I am like the Banyan Tree. I am a mystic whose spirituality was formed by what I witnessed my paternal grandma practice with her beliefs and then later formed by what I experienced from the “Christian”5 God through the Christian school I attended. Because I’ve always felt a strong connection to the spiritual, I’ve never quite settled with any one root or branch of “Christianity”. Every branch of Evangelical Christianity has always felt to lack the one thing that seemed most important in terms of what I had experienced with Creator God. Simply, I always felt it weird that I was taught to believe in a loving God but also taught that one can only be close to God if they have a certain lifestyle. It never made sense to prescribe a way to “be a Christian” when it seems all the descriptions of “Christians” in the Bible are all so unique and different. And so, I kept growing and learning and relearning and trying to survive in church spaces and aligning with the Evangelical “Christian” God until it nearly killed my own voice.
Thankfully, our family’s abrupt cut from overseas Evangelical church spaces did not kill my spirituality. Rather, it allowed the main root, who has been carrying me since I was first introduced to the concept of praying and pleasing the spiritual unknowns, to overpower and strangle the grip that Evangelicalism had in my life. I am learning to grow spiritually in a way that honors my unwavering belief in an unconditionally loving God who desires all to see themselves as made in the image of God. As I actively tell myself to just simply live, I also feel pain as I grow in this way of liberation and justice for all humankind. As I stretch away from Evangelicalism, more things from my past arise and I find the need to wrestle and have a moment to check in with myself to actively choose which of different possible scenarios honors my core beliefs? Every time I make this sort of decision, I find another part of my past dies so that I can keep stretching and growing to be the Banyan Tree I was created to be.
With the image of the Banyan Tree in mind, I daily give myself permission to keep growing and stretching into a more honest version of myself, pausing to wrestle with haunts from my past as they arise.

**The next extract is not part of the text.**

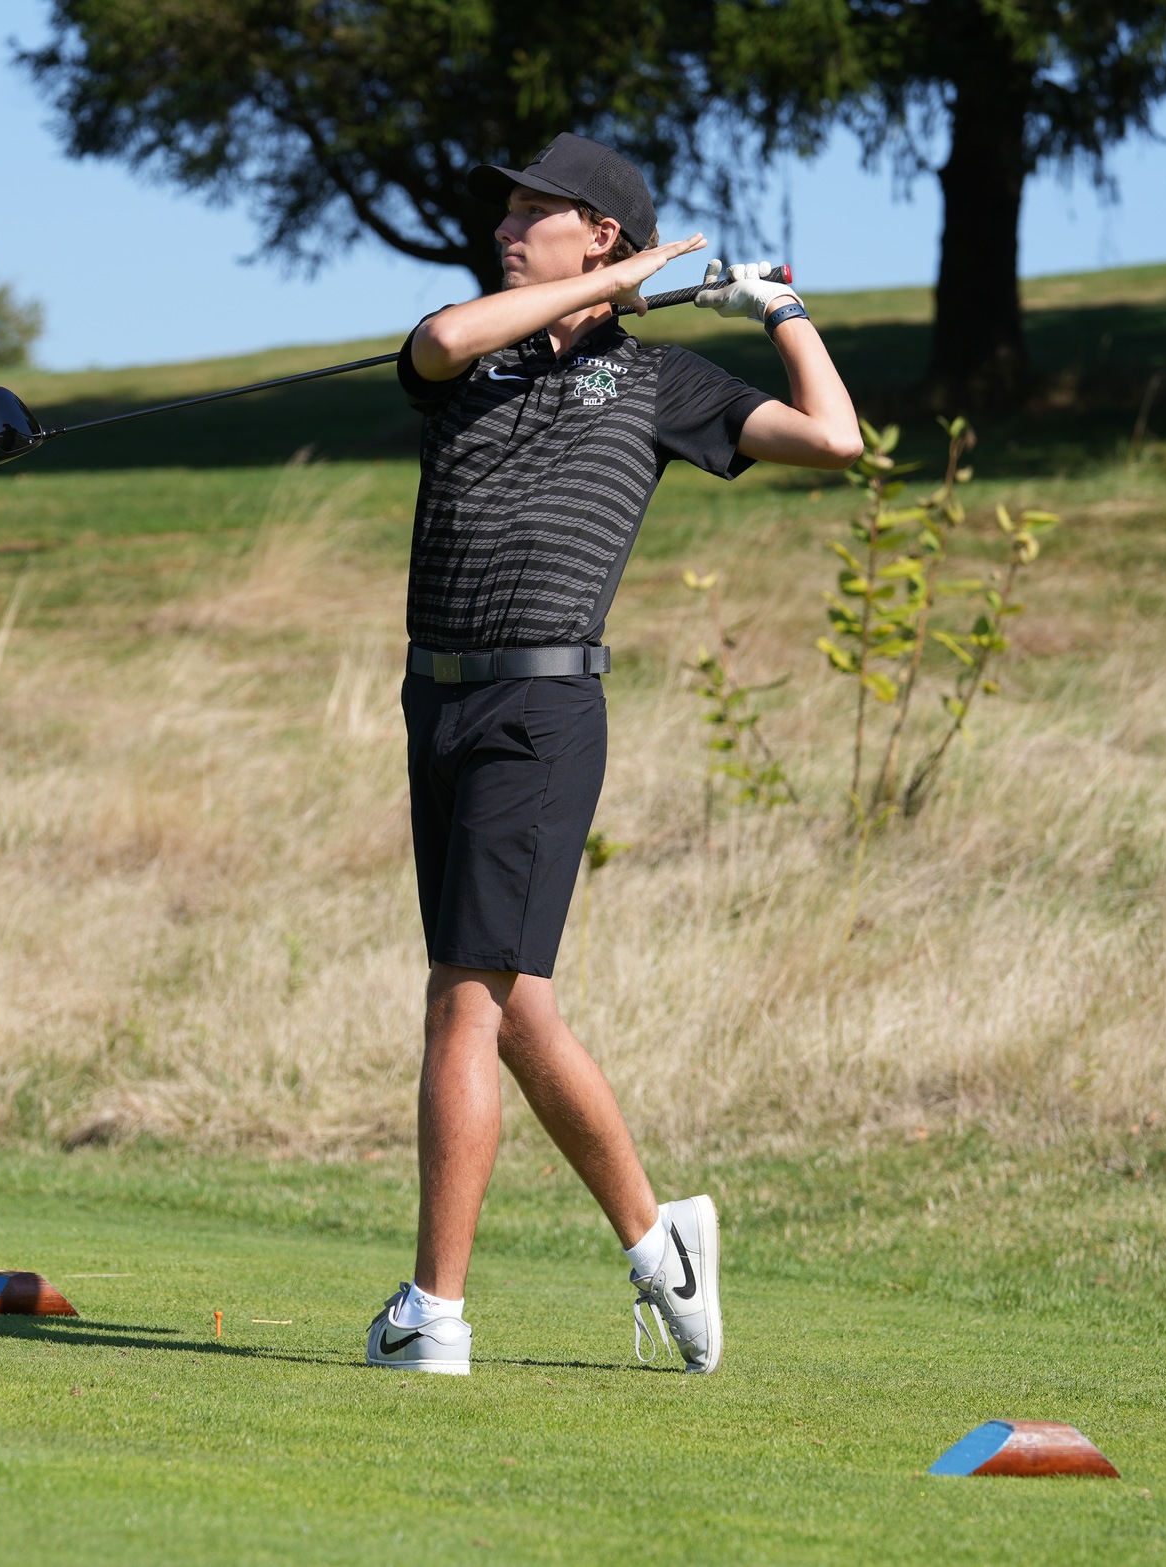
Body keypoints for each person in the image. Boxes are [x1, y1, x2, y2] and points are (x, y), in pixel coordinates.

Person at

I will never fully untangle, but my self-confidence is growing stronger and helping me to choose living in the now, rather than thinking self-denial and chosen suffering now will help bring others to Creator God. My focus is no longer on untangling, it is on living. And choosing to live every day can feel exhausting in and of itself. I am like a Banyan Tree, with broad tangled roots from my upbringing, culture, and learned religion. Embracing my past of tangled roots, I’m choosing to let parts of my past die so I can live and be a strong and healthy tree.
The Rapture is a teaching in some churches about how when Jesus returns a second time, all Christians will be gone from planet Earth and the rest of humanity will endure even more hardship but have another church to believe in God - although choosing to believe in God will definitely lead to martyrdom if you’re caught. A whole lucrative book series and movie was made from the idea of the Rapture - the Left Behind series.
My first experience of feeling the tingly sensation and then lying down to cry uncontrollably and then laugh uncontrollably remains one of most powerful moments in my life. I felt a lot of pressure in 9th grade, and that moment of just getting to lie down and cry and be prayed over and then just “laugh” was really a gift. And also, it began the journey to understand that because God is God, there are things I will not understand and learn to accept that. If God is truly mystical and miraculous, I’m going to have to expect miracles.
This is the name of a Christian conference for college and young adults. Passion Conferences started in 1995, and its mission has always been to encourage youth to choose to live so all may know God. Again, another branch of Evangelicalism.
I quote “Christian” because what I learned about God was greatly formed by what I was exposed to at the time - which in my childhood was Evangelical Christianity - then known as “non-denominational” church teachings.